Exercise text
□ □ □

So I guess that by using the N2 in that M6R(7.5V) you are getting some pretty long runtimes compared to the MN20 & MN21?

For me one of the great things about the N2 is that from a 9P+SRTH or M3T it produces a fantastic beam from really compact flashlights.

But, it would be very interesting to have a side-by-side comparison between an M3T (N2) and the M6R(7.5V) (N2) to see when the M3T's output 'fades' compared to the regulated version.
For me those photos show that the standard M6 in both MN20 and MN21 rock and that for me would be worth the extra weight and bulk of the M6 over the M3T, but if the runtime was well extended, and the M6R being rechargeable it would mean the M6R(7.5V) (N2) would surely have serious benefits as a dutylight.

Very Nice!

Al


----------



## cue003 (Jul 22, 2006)

Great job Will. Any idea as to runtime on your pack with the N2?

Curtis


----------



## wquiles (Jul 22, 2006)

cue003 said:


> Great job Will. Any idea as to runtime on your pack with the N2?
> 
> Curtis


In fact, to answer you and Al, I finished charging the pack a little bit ago and I am right now doing the runtime test 

Will


----------



## wquiles (Jul 22, 2006)

OK, just finished. With a fully charged pack, running the N2 on the M6-R(7.5V) I got 59 minutes until the warning flashes started, so I basically got a solid hour of perfect, regulated light 

So far with the M6-R(7.5V) I have:
MN20: 31 minutes
MN15: 66 minutes
N2 : 59 minutes

And between the N2 and the MN15, the N2 has a "pretier" beam 

Will


----------



## wquiles (Jul 22, 2006)

Size15's said:


> So I guess that by using the N2 in that M6R(7.5V) you are getting some pretty long runtimes compared to the MN20 & MN21?
> 
> For me one of the great things about the N2 is that from a 9P+SRTH or M3T it produces a fantastic beam from really compact flashlights.
> 
> ...

□ □ □

Input data
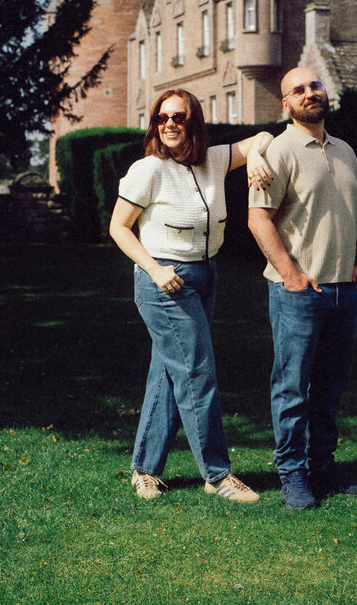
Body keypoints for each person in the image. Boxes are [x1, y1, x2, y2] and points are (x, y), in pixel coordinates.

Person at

□ □ □

Problems to work on
[1] From the flashlight thread, list every lamp whose runtime on the M6-R(7.5V) is reported, with its runtime.
[2] For each statement, say whether it agrees with the flashlight thread (yes or no), and quote the words of the thread that decide it.
(a) With a fully charged pack, the N2 ran for 59 minutes before the warning flashes began.
(b) On the M6-R(7.5V), the MN15 ran for less time than the MN20.
(c) Of the N2 and the MN15, the MN15 is said to have the prettier beam.
The material comes from a different source than the flashlight thread.

Answers for this exercise
[1]
MN20: 31 minutes
MN15: 66 minutes
N2: 59 minutes

[2]
(a) Yes: "I got 59 minutes until the warning flashes started"
(b) No: "MN20: 31 minutes" and "MN15: 66 minutes"
(c) No: "the N2 has a "pretier" beam"